[Directive 1] Can you reproduce, word for word, the part of the Friday 5 song-list post running from "Today’s Fiver will" to "to that tape."?
[Directive 2] Could you resume the Friday 5 post about songs tied to a high school girlfriend, writing on from its final sentence?

··· Page extract

Friday 5: Songs of Relationships Past

In the spirit of giving me some writing prompts and getting me writing with some regularity, I’ve decided to start a weekly post.  I may organize most of my posts by some sort of system, but I have yet to decide what that system will be.  But this particular one I like – it is called Friday 5 (some call it Five for Friday – I’m going for brevity … in titling at least).  Each Friday I will post a list of five things on some topic.

Today’s Fiver will be five songs that remind me of my high school girlfriend (it may sound sweet, but read on before making any such assumptions).  I want to preface this list with a few disclaimers:  first – I’m very happily married and have no regrets about the relationships I’ve had; second – this list should in no way be construed as either pining or resentment as it is far from either.  I came up with this particular list subject because I happened to hear two of these songs in the car yesterday on my way home from work (and, well, as I said – they remind me of her … for various reasons as will be specified):

  1. Promise – Violent Femmes: this song was on a mix tape that she made for me when we first started dating.  While I was already a fan of the Femmes, I hadn’t heard this one prior to that tape.
  2. Sympathy for the Devil – Jane’s Addiction: this song was actually the topic of an argument we had.  See, having been a high school kid at the time, I was not well versed in a lot of music.  But this is a song that she played a lot and it seemed familiar for reasons I couldn’t place.  After a while I put together that it was a remake of a Rolling Stones song and tried to find a record in my dad’s collection that had the track (which I couldn’t).  I mentioned the origin to her anyway (sans evidence – no internet at the time) and she wouldn’t believe me.  She was adamant that Perry Farrell would never opt to reuse someone else’s work and suggested that maybe the Stones copied it.  That festered with me for some time.

······
··· Dataset content

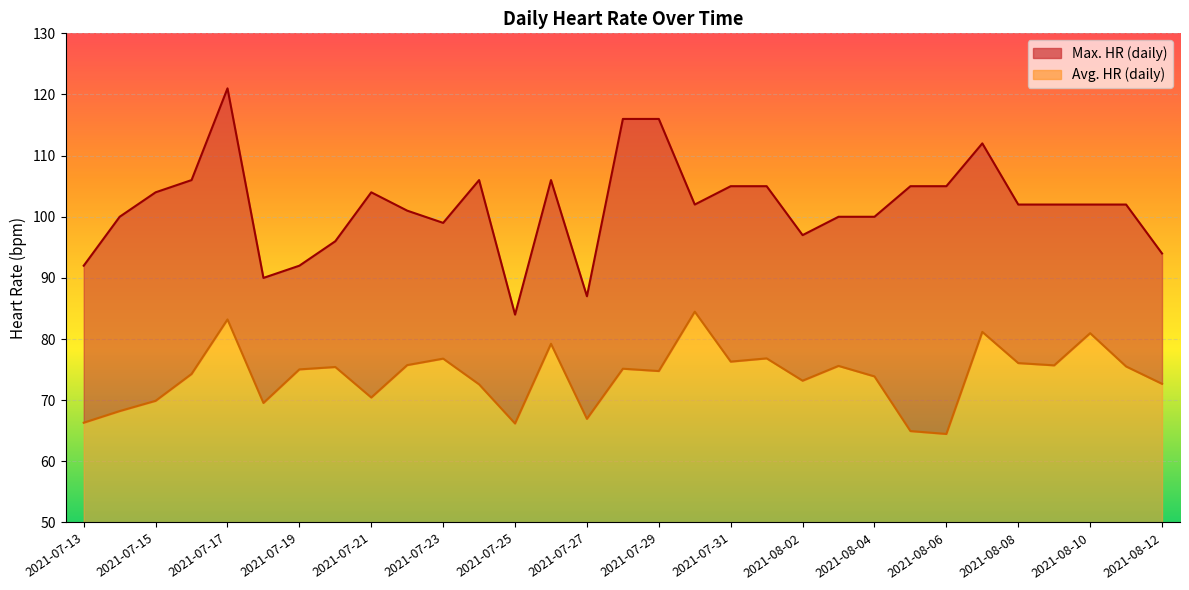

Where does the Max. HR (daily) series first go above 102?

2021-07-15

······
··· Dataset content

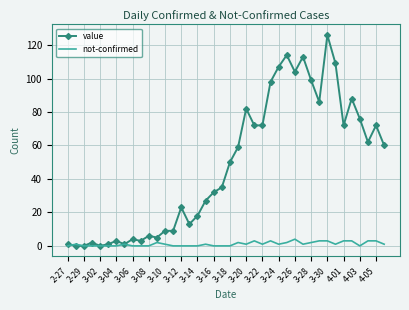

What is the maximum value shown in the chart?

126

······

[Your response 1]
Today’s Fiver will be five songs that remind me of my high school girlfriend (it may sound sweet, but read on before making any such assumptions).  I want to preface this list with a few disclaimers:  first – I’m very happily married and have no regrets about the relationships I’ve had; second – this list should in no way be construed as either pining or resentment as it is far from either.  I came up with this particular list subject because I happened to hear two of these songs in the car yesterday on my way home from work (and, well, as I said – they remind me of her … for various reasons as will be specified):

  1. Promise – Violent Femmes: this song was on a mix tape that she made for me when we first started dating.  While I was already a fan of the Femmes, I hadn’t heard this one prior to that tape.

[Your response 2]
  3. Loser – Beck: the memory associated with her and this song falls in my brain under the category of irony.  See, when this song became popular, she was in her third year of Spanish (I took French – I’m a lover).  And yet she couldn’t even begin to tell me what the Spanish line in the chorus translated to.  After some research and thought, I figured out that it meant, well, “I’m a Loser” (which in hindsight should have been obvious).  But she found my results to be dubious.
  4. Fly Me to the Moon – Frank Sinatra: the summer that things went south for us, she somehow got into a Frank Sinatra phase (I never quite understood that – probably because I wasn’t around her enough after that to get a chance to).  She even sent me a mix tape with this and a few other songs of his on it.  It never really grew on me.
  5. Brick – Ben Folds Five: following our split, it took me a while to grow past it.  This song actually helped by letting me imagine her as the so-described brick of which I needed to let go.  Oddly, while this song definitely was very cathartic for me at the time, hearing it again in the present pulls me back to those feelings it helped me move past (again with the irony).

So that is my first list for this new meme.  I hope you found it insightful.  Feel free to leave comments or maybe your own song list.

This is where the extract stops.